School’s costume and candy bans hide realities from sheltered youth

School’s costume and candy bans hide realities from sheltered youth

Sara Davis, Staff Writer

Chilly nights, candy, pumpkins, costumes and trick-or-treaters. These ideas come to mind when Halloween is discussed. This holiday, celebrated on Oct 31, is thought of to serve as a time for children to dress up as someone else for a night, and to walk around neighborhoods while asking for their favorite treats.

The idea seems typical and harmless. I’m sure at one point in your life you couldn’t wait to dress up like your favorite athlete, movie character or superhero. Lets face it, no matter what food preferences one has, every child can enjoy at least one of their treats. Most of the time the parents get a treat, too.

Recently new words have been added to the plethora of Halloween- oriented words. These words include “safety” and “religion.”

If you think back to your elementary school experiences, you probably remember having a some sort of Halloween parade or party. The idea of “canceling Halloween” was most likely not even something that was considered at the time.

According to Time Ideas, schools around the country are attempting to ban costumes and candy on Halloween.

Schools are concerned for the safety of the students in regards to food allergies and some schools are worried that Halloween promotes the idea of separation between church and state.

Sporting Hill Elementary School, located in Penn., sent a letter home to parents explaining that Halloween costumes would be banned from school.

The school explained that the costumes would be banned because safety was theschool’s number one priority.

A school located outside of Philadelphia, Inglewood Elementary, followed in Sporting Hill’s footsteps by removing candy from the Halloween festivities.

Inglewood realized that some students had peanut allergies, and they did not want to take the risk of having a student accidentally become in contact with peanuts.

According to Time Ideas, the school’s principal then wrote that “some holidays such as Halloween are viewed as having a religious overtone, and that the district must be mindful to the sensitivity of the community.”

Time Ideas included an interesting statement that explained that the enrollment of students in charter schools was increasing.

To further explain this, charter schools are similar to private schools, due to the fact that parents can choose to send their children to the school of their choice depending on how well their views relate to those of the school.

This idea seems to be getting somewhat out of control. If a child is placed into a charter school, it should be based on the educational aspects, not whether or not Halloween is celebrated.
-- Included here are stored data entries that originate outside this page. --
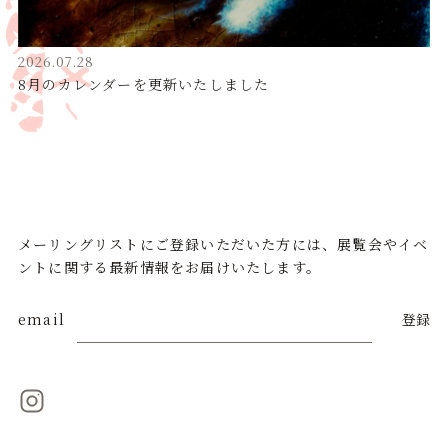
2026.07.28
8月のカレンダーを更新いたしました
メーリングリストにご登録いただいた方には、展覧会やイベ
ントに関する最新情報をお届けいたします。
email
登録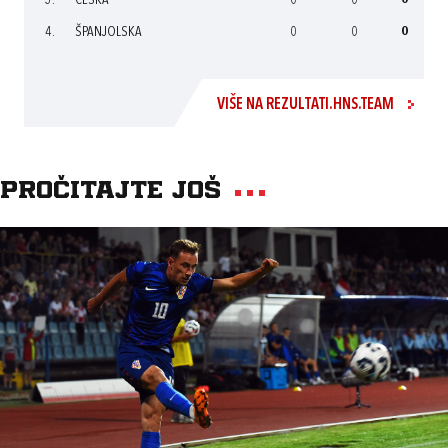
3.
ČEŠKA
0
0
0
4.
ŠPANJOLSKA
0
0
0
VIŠE NA REZULTATI.HNS.TEAM
Pročitajte još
Whether Halloween is actively celebrated in schools or not, at some point in their lives children will be faced with challenges and situations in which they are not comfortable.

Hiding these realities does not help the children, nor does it allow the children to enjoy the “fun” aspects of growing up and being a kid.

An essential part of childhood are the memories that you create to mold you into growing into an adult.

Learning to accept other views, and realize that your beliefs are acceptable as well, also factor into how a child learns to “deal with the real world.”

Instead of ruining the children’s childhood experiences, better them by teaching them to adapt to real-life circumstances.